Osman: “[On Dublin Bus] I was with a friend of mine going back home, well going into town from DCU, that’s where I went to college, and a group of six, well seven, girls attacked us. Just because. They were about 16/17 and first it was verbal abuse like, they were just saying stuff but that’s something we’re used to so whatever, like, you brush it off. But they kept going on and then, at some stage, my friend said something back to them and then they actually physically attacked us on the bus. And as the driver was getting out, the girls to go downstairs, well they should have been kicked off but they went downstairs, and when he came up, he told them to go so he could see who actually, you know, was doing the whole trouble, problem, whatever. One of them said, ‘I’m ginger, get them off the bus‘.”

D’Arcy: “I’m what?”

Osman: “I’m ginger, I’m Irish. I feel so pathetic saying this but that’s what she said. And it actually made me laugh, like, are you serious? You know. And then they..”

D’Arcy: “That antagonised them more I would imagine, the fact that you laughed.

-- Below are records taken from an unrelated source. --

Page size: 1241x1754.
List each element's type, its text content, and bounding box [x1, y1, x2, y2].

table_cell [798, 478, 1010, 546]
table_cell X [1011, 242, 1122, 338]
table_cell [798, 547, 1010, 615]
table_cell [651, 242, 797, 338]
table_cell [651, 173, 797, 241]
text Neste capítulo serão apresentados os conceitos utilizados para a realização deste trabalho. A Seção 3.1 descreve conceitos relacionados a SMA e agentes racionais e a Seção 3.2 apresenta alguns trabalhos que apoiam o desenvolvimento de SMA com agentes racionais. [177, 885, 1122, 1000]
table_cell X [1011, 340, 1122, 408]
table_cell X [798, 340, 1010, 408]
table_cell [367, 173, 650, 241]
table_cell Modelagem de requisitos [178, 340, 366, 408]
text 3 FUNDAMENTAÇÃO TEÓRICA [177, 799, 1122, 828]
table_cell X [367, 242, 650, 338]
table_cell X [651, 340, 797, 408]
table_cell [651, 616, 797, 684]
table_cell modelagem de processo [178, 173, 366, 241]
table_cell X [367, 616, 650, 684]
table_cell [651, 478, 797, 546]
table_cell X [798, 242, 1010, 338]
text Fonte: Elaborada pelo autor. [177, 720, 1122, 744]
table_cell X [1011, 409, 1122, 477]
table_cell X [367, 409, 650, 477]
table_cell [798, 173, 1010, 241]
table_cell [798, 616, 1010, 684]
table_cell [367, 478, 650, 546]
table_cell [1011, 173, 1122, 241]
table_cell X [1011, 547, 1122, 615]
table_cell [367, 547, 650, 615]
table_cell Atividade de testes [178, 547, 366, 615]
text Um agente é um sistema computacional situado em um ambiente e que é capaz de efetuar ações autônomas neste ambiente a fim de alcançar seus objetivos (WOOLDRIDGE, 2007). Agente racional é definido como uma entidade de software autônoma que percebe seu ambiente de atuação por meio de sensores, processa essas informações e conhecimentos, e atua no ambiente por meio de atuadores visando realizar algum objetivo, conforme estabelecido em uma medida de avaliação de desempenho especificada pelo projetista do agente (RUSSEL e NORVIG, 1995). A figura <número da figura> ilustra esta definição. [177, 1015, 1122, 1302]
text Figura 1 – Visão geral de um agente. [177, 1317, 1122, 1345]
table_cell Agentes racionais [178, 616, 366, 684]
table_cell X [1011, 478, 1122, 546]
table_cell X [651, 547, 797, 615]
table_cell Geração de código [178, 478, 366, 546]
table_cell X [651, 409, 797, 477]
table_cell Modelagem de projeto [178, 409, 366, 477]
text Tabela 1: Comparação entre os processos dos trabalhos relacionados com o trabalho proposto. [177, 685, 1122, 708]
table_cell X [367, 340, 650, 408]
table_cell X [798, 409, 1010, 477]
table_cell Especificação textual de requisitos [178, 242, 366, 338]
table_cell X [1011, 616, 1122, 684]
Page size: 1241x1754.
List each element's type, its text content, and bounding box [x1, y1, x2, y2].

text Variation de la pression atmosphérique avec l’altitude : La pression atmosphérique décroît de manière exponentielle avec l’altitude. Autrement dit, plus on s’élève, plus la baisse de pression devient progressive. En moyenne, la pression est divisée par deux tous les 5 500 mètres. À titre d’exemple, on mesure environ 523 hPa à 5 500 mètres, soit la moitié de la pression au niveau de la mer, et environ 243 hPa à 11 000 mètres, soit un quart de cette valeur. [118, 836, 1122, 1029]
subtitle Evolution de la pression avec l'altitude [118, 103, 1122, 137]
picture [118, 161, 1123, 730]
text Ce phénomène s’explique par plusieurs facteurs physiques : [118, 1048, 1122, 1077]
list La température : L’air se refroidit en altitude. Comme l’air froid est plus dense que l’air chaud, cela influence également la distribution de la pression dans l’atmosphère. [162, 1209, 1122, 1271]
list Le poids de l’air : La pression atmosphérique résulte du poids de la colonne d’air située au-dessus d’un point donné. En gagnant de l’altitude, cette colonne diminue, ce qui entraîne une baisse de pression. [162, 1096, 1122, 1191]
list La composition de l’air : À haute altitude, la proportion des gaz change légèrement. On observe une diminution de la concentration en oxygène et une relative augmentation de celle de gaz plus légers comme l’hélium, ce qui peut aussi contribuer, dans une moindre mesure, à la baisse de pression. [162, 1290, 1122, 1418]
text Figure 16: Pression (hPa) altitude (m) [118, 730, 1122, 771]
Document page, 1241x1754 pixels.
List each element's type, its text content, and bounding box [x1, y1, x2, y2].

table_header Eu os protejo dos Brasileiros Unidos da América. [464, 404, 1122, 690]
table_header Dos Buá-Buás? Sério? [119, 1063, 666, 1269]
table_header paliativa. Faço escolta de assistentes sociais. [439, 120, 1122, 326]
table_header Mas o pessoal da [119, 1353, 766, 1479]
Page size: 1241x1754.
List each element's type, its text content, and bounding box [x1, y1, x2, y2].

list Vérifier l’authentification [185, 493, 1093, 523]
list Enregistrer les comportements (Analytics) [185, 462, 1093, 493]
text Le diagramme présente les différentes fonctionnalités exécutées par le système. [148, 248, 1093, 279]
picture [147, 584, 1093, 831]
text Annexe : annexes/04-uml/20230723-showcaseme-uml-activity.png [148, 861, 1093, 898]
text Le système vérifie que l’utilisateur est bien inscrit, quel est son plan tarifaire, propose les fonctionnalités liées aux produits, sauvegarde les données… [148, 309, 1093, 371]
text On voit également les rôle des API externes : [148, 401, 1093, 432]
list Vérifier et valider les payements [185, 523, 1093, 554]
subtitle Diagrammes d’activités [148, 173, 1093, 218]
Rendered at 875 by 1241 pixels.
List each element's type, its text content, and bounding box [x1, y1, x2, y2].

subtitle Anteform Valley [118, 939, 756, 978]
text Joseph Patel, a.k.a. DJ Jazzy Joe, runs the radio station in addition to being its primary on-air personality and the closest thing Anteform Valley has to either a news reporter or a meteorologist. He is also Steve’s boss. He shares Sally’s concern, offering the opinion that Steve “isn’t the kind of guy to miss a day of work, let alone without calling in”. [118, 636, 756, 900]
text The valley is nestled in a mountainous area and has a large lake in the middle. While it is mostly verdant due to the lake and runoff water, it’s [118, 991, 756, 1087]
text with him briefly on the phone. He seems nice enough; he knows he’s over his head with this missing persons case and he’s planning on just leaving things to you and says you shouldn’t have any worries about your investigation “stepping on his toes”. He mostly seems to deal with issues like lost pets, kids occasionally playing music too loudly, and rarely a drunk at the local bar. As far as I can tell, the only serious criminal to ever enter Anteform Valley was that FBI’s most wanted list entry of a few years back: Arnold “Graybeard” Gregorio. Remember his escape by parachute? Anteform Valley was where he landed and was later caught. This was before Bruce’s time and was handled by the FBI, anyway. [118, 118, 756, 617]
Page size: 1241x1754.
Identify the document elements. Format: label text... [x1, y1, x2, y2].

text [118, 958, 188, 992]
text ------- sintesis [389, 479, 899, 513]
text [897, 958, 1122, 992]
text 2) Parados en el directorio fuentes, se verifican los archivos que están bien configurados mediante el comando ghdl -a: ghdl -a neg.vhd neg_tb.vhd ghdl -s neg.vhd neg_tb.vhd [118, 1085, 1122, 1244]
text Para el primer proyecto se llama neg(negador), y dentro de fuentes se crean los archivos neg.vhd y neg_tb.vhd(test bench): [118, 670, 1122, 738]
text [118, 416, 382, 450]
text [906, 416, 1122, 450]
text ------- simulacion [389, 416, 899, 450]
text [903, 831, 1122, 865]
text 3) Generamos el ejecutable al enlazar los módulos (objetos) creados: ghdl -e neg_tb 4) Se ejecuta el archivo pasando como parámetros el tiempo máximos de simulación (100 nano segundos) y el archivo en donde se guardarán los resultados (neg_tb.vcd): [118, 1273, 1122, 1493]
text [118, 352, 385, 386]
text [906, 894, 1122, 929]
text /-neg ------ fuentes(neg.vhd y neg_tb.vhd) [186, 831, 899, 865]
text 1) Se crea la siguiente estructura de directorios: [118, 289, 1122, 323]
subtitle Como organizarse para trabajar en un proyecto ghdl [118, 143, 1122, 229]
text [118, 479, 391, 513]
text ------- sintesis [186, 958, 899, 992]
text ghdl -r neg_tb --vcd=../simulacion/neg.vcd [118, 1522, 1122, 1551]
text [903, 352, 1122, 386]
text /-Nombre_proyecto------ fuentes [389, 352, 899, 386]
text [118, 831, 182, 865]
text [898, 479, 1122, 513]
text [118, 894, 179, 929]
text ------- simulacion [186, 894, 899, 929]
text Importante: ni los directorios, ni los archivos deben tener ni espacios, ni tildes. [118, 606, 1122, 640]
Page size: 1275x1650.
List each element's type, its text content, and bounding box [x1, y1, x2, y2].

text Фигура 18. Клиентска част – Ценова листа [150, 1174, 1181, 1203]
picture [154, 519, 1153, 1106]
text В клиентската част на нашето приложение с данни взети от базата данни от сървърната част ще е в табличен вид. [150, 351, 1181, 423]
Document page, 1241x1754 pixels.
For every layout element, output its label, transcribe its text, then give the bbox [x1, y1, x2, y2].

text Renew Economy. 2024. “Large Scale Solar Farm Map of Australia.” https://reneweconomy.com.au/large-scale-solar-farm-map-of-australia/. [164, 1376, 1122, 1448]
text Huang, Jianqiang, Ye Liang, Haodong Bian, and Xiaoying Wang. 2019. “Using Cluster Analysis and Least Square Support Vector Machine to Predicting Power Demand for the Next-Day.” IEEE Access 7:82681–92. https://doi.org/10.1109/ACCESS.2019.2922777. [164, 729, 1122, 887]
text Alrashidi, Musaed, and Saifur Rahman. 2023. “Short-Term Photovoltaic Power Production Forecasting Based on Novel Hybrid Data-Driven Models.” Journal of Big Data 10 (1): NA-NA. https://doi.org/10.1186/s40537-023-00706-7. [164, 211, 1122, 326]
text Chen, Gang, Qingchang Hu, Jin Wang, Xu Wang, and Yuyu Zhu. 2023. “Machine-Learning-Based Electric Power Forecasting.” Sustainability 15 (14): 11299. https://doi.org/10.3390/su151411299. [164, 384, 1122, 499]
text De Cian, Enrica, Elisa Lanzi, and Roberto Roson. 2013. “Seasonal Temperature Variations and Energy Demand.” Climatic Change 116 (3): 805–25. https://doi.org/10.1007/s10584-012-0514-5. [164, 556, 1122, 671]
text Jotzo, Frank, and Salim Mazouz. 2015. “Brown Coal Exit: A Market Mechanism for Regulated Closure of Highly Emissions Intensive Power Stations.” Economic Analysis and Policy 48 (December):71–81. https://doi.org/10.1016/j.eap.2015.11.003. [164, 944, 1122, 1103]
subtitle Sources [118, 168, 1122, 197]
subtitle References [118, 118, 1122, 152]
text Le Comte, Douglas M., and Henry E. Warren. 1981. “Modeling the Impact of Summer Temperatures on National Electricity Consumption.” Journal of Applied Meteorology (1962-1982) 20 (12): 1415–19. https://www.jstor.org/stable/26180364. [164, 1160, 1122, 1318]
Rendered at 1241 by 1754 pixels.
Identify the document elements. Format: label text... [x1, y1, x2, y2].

Were they referring to your headscarf or..”

Osman: “Yeah she was like, actually it was right after Bin Laden was dead or something and they were like, ‘are you upset with Bin Laden your da?’ and I was like, ‘ok’. I clearly wasn’t. And then, when we got downstairs, we got off the bus, they followed us off the bus onto Dame Street to College Green and they physically attacked us then.”


Odoemene: “What I can see is that there’s becoming more of a youthful awakening politically. Being different is the norm nowadays, it’s being celebrated more. Example of that was the wonderful result from the marriage referendum last year. What we’re doing as a nation, celebrating the difference, but, at the same time, that safe haven you see around maybe within your college walls or your youth centres but it’s when you go outside to far more traditional areas, it’s not the same. Or when you go back to your home town or outside Dublin, as well, it’s not the same as you may feel. There’s a slow change but it’s coming.”